Top of Data

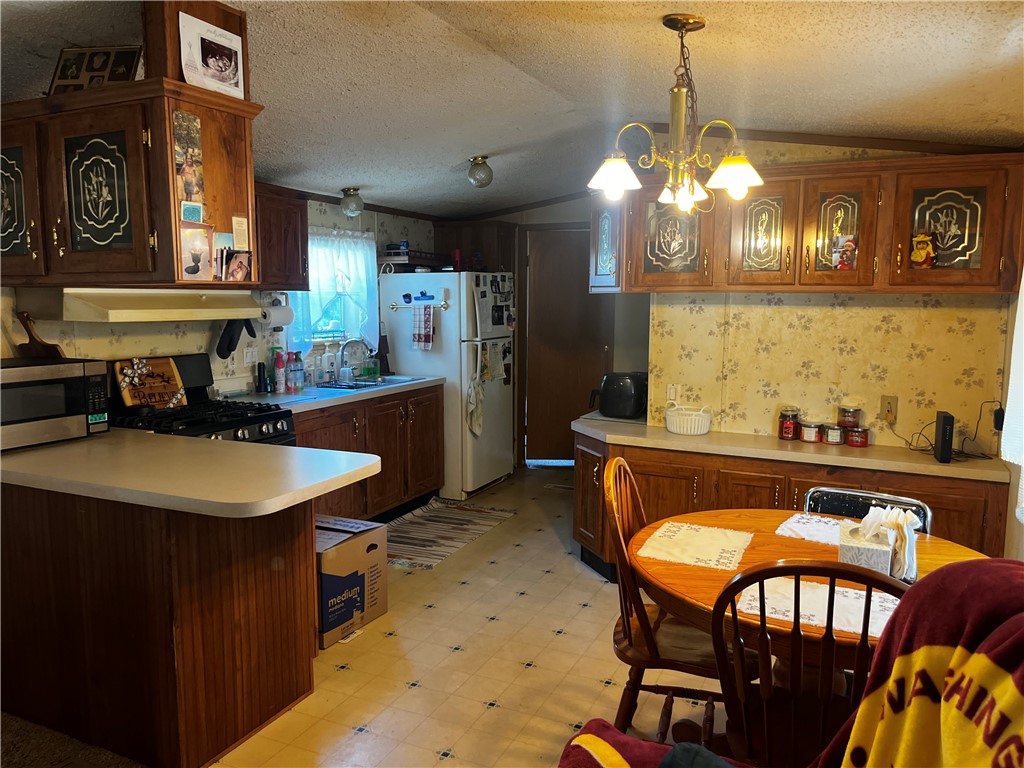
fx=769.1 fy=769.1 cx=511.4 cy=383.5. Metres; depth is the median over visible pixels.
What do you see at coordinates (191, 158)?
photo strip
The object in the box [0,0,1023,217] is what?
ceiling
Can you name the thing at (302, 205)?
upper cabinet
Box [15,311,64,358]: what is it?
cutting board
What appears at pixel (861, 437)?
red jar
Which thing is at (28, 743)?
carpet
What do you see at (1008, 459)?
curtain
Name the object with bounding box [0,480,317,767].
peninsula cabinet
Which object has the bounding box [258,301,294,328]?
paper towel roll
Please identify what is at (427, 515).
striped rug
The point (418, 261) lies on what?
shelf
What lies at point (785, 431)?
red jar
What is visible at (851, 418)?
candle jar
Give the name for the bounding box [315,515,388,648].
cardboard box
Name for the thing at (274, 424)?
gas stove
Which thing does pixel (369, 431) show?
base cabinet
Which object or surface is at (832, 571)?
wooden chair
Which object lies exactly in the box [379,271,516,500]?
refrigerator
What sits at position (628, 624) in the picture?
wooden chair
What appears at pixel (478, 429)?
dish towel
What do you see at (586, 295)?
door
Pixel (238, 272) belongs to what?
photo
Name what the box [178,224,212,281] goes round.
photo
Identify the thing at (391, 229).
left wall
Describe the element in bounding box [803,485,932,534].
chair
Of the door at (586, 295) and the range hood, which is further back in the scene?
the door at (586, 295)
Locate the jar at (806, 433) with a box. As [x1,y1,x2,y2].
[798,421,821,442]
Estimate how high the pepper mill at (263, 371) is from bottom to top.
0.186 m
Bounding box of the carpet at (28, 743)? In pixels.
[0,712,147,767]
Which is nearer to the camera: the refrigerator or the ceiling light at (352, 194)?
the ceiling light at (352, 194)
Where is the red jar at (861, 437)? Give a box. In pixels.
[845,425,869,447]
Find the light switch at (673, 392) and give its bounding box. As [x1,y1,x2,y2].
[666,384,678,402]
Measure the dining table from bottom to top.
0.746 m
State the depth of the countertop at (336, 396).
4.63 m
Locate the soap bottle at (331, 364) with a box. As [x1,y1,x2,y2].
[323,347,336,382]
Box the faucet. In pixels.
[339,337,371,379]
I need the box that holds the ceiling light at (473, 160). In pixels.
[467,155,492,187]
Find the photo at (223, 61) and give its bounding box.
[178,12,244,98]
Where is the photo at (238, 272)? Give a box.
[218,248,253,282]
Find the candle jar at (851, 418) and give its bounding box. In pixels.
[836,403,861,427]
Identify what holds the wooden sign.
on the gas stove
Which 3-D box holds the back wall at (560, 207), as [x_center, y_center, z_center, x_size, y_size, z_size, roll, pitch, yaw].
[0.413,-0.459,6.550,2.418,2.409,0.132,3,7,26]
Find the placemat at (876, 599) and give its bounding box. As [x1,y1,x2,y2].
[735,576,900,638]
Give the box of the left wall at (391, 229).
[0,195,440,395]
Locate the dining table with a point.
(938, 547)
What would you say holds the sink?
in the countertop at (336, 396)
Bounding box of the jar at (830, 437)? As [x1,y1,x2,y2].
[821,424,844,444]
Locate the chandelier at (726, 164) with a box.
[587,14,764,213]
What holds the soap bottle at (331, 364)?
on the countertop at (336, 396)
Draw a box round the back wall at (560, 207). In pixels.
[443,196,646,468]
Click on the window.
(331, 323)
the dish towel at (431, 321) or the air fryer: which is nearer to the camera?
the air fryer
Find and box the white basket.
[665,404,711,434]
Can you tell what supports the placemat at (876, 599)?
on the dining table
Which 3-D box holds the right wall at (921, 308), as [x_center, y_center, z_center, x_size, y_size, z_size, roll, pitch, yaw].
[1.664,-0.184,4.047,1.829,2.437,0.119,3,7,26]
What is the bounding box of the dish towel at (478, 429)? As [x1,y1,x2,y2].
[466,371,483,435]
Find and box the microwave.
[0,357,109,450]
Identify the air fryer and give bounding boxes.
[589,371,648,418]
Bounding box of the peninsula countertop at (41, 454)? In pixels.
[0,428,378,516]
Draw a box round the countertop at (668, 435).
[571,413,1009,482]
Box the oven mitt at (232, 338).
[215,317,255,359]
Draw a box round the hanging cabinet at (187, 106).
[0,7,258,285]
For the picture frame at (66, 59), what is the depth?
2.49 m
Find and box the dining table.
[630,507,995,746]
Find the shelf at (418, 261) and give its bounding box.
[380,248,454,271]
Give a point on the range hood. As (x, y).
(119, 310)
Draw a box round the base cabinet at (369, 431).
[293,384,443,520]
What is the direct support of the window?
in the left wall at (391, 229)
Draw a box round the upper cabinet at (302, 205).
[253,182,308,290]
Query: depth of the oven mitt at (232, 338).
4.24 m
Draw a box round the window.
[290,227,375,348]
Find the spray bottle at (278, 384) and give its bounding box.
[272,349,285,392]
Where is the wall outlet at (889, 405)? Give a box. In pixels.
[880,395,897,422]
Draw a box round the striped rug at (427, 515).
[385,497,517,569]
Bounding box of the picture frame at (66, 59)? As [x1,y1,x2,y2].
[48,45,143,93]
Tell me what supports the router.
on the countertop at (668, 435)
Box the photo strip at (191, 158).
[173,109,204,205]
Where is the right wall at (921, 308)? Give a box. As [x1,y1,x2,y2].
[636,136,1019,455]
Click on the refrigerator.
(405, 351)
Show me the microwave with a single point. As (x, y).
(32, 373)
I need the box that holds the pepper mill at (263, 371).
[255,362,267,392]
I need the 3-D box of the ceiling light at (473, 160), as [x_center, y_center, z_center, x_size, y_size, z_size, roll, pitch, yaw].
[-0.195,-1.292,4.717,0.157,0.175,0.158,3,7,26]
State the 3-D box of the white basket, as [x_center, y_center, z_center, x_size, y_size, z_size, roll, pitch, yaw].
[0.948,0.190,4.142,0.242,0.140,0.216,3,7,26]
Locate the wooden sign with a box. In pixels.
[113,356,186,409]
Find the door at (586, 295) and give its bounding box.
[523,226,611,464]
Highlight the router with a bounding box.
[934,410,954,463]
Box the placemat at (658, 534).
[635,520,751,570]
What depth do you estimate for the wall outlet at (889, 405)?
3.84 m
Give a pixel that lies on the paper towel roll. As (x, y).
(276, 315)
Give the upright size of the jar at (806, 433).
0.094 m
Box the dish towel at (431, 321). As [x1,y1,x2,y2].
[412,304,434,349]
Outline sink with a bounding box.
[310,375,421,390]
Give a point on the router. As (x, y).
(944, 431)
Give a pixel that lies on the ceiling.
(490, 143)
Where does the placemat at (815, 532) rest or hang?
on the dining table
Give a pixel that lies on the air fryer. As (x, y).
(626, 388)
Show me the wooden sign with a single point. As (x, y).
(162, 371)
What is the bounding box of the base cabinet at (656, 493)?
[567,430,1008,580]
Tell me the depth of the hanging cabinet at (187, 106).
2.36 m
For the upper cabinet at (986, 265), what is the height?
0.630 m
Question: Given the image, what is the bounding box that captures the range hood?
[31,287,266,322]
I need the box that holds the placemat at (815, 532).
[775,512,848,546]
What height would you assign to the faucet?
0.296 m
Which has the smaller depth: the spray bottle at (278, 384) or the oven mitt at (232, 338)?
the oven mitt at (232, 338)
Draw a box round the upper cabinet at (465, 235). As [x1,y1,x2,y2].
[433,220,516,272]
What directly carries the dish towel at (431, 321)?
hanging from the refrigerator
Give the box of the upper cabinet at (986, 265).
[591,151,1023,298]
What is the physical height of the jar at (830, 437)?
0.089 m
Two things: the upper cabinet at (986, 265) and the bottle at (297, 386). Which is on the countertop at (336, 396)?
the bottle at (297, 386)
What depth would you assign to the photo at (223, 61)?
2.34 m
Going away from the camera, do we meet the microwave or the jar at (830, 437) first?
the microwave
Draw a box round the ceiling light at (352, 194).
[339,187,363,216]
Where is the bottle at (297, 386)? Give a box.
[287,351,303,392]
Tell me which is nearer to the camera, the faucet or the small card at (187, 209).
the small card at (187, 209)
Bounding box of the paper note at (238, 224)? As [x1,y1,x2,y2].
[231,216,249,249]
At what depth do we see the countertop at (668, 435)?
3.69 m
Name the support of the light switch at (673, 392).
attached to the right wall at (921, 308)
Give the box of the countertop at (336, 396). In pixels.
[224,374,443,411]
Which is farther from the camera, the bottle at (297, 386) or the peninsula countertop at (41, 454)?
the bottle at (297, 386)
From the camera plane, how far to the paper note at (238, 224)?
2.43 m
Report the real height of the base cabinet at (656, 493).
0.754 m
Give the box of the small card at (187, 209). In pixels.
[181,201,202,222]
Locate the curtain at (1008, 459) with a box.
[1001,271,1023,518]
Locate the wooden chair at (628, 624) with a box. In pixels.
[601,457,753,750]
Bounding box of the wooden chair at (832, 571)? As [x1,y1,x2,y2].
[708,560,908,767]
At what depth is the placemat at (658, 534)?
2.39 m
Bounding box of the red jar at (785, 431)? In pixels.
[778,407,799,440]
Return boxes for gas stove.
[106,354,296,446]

Bottom of Data

**Task brief:**
Retype exactly. Start at the line with "Name the support" and stop at the last line of the data.

**Expected answer:**
Name the support of the light switch at (673, 392).
attached to the right wall at (921, 308)
Give the box of the countertop at (336, 396). In pixels.
[224,374,443,411]
Which is farther from the camera, the bottle at (297, 386) or the peninsula countertop at (41, 454)?
the bottle at (297, 386)
From the camera plane, how far to the paper note at (238, 224)?
2.43 m
Report the real height of the base cabinet at (656, 493).
0.754 m
Give the box of the small card at (187, 209). In pixels.
[181,201,202,222]
Locate the curtain at (1008, 459) with a box.
[1001,271,1023,518]
Locate the wooden chair at (628, 624) with a box. In pixels.
[601,457,753,750]
Bounding box of the wooden chair at (832, 571)? As [x1,y1,x2,y2].
[708,560,908,767]
At what depth is the placemat at (658, 534)?
2.39 m
Bounding box of the red jar at (785, 431)? In pixels.
[778,407,799,440]
Return boxes for gas stove.
[106,354,296,446]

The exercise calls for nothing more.